DESCRIPTION OF THE TASK -> Which lines of the material hold the word "using"? Copy each one.

-- Opening Marker --

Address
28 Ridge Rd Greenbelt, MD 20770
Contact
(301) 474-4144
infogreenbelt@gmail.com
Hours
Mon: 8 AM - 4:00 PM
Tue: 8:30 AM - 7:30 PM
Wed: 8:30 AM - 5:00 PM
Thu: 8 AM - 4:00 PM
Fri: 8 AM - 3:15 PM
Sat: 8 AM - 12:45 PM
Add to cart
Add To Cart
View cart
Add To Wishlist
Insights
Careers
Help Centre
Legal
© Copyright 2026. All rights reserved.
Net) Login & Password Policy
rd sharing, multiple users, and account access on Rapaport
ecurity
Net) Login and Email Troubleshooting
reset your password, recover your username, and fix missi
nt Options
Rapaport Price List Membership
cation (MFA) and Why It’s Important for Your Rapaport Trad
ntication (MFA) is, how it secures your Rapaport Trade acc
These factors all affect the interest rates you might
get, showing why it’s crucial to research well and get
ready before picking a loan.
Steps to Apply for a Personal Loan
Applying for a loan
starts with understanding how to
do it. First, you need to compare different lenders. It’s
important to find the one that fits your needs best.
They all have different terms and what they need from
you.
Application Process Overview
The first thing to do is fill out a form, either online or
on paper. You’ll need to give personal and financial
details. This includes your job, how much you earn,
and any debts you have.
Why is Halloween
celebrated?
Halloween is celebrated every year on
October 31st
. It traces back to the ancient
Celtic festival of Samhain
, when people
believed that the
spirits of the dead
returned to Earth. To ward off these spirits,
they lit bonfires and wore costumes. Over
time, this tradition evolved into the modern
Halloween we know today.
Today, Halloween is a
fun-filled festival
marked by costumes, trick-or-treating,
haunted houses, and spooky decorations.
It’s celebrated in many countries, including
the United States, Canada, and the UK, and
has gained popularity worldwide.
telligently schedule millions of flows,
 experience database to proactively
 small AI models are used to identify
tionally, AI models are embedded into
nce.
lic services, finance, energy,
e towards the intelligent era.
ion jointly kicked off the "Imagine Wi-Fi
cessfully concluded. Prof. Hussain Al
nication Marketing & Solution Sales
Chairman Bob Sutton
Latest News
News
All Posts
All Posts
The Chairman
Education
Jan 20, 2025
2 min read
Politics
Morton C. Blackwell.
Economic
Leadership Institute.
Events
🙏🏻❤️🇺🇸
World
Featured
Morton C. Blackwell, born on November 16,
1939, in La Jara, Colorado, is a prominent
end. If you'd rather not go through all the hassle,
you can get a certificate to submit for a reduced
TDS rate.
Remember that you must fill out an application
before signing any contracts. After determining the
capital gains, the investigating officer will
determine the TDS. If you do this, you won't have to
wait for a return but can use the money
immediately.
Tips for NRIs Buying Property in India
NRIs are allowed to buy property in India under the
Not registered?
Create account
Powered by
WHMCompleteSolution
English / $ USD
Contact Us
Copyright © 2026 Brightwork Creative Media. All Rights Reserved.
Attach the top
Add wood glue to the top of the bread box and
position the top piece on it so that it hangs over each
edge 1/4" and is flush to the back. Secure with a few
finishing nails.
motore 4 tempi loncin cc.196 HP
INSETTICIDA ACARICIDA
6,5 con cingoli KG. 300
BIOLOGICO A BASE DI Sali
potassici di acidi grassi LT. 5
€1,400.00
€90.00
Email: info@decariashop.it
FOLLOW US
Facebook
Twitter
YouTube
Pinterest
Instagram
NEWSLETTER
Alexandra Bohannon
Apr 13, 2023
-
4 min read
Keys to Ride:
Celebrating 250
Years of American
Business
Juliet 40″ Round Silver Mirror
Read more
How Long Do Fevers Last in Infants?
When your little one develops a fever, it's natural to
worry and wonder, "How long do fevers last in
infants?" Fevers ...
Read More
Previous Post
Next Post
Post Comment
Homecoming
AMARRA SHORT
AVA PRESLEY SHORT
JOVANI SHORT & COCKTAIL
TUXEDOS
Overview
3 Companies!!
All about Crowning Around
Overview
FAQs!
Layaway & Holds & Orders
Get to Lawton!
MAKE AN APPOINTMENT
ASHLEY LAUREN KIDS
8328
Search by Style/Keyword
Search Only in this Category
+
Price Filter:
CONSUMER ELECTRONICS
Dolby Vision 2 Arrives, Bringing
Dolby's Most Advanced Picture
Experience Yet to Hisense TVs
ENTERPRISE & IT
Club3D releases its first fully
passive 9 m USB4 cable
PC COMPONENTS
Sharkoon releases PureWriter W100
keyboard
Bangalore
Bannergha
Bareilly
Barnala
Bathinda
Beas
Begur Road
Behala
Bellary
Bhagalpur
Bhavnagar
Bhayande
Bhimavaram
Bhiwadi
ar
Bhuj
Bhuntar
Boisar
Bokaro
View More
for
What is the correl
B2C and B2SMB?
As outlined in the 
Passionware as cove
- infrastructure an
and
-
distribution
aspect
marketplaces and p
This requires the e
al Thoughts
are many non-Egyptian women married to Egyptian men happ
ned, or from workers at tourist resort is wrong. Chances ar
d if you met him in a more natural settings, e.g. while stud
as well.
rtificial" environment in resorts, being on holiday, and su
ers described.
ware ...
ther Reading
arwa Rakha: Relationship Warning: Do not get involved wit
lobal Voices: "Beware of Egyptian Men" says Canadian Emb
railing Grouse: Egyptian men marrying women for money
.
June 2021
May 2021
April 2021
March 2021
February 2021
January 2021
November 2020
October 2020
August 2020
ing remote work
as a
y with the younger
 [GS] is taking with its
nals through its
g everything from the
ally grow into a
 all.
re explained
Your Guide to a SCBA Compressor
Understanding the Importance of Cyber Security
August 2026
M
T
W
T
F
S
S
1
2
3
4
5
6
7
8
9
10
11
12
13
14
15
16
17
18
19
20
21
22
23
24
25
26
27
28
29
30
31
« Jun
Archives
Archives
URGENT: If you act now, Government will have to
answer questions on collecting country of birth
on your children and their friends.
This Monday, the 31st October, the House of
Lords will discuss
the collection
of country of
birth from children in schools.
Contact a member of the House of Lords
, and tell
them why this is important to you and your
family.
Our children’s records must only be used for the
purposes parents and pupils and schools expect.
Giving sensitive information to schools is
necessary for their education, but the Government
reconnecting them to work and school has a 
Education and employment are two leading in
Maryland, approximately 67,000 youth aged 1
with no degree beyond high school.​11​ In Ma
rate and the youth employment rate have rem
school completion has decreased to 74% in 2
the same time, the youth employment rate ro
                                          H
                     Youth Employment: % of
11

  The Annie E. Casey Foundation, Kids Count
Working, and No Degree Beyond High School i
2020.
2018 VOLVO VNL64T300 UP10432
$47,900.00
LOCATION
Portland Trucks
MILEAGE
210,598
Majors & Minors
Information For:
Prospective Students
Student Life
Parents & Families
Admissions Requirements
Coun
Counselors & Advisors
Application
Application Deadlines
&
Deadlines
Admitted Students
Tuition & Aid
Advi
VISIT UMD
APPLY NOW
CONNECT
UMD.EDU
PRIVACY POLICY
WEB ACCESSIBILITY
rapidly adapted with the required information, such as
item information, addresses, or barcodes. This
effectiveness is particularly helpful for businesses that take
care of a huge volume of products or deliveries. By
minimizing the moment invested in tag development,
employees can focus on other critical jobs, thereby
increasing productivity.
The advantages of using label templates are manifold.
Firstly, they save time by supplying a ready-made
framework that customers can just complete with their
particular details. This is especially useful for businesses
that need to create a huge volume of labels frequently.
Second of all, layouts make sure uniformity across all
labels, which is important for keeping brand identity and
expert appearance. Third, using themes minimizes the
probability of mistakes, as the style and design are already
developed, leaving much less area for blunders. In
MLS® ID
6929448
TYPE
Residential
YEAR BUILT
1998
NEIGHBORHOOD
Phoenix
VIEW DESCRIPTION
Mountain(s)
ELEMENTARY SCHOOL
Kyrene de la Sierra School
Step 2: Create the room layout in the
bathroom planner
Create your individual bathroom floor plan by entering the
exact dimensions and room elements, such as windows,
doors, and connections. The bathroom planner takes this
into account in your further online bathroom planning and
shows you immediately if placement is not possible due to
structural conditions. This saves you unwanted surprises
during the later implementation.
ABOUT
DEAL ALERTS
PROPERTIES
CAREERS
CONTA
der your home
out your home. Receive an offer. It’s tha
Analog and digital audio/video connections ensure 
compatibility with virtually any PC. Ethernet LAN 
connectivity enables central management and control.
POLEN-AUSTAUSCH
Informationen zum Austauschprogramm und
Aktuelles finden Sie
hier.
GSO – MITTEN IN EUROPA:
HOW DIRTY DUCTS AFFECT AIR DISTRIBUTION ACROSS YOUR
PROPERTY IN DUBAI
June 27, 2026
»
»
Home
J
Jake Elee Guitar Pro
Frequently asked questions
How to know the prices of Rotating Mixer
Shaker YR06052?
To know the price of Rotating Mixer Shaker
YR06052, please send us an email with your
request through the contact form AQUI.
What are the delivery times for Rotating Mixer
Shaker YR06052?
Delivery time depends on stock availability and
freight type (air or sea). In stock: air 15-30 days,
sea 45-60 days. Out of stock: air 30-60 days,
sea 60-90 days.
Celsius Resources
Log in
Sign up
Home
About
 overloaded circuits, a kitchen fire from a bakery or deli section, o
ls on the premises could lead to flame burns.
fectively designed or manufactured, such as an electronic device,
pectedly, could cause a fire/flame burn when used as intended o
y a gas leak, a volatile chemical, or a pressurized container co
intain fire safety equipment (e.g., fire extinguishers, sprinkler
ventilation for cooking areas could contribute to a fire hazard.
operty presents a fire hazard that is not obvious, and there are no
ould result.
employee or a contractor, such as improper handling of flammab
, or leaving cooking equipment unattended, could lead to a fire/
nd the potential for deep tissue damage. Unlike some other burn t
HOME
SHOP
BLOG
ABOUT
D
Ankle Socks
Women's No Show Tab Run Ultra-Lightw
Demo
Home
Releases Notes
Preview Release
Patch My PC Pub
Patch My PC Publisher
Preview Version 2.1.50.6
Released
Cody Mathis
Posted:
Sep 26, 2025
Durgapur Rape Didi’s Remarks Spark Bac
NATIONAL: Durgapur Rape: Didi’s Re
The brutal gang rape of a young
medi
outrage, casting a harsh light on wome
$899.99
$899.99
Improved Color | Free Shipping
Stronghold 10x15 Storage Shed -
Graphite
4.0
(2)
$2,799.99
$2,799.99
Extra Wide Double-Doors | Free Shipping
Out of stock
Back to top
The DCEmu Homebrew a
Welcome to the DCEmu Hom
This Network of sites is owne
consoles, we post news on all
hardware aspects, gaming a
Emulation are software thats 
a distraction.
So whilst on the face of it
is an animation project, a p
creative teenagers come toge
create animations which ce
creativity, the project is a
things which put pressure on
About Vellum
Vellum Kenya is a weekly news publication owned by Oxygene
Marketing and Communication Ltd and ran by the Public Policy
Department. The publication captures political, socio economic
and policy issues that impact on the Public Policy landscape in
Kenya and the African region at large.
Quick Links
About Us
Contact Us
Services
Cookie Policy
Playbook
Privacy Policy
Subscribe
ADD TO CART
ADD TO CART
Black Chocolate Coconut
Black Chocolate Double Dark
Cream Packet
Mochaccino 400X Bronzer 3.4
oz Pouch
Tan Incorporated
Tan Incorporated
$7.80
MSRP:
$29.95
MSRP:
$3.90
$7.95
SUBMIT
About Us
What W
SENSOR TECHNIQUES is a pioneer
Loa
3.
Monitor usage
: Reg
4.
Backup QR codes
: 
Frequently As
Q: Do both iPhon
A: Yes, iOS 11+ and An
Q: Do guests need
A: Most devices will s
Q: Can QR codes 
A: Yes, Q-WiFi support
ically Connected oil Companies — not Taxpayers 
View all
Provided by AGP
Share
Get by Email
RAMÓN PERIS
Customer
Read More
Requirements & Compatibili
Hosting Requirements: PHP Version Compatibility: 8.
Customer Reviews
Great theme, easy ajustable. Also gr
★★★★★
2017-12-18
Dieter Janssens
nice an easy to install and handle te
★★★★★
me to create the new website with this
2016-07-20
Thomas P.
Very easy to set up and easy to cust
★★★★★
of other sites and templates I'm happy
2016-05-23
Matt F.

-- Closing Marker --

OUTPUT FOR THIS EXERCISE ->
The advantages of using label templates are manifold.
expert appearance. Third, using themes minimizes the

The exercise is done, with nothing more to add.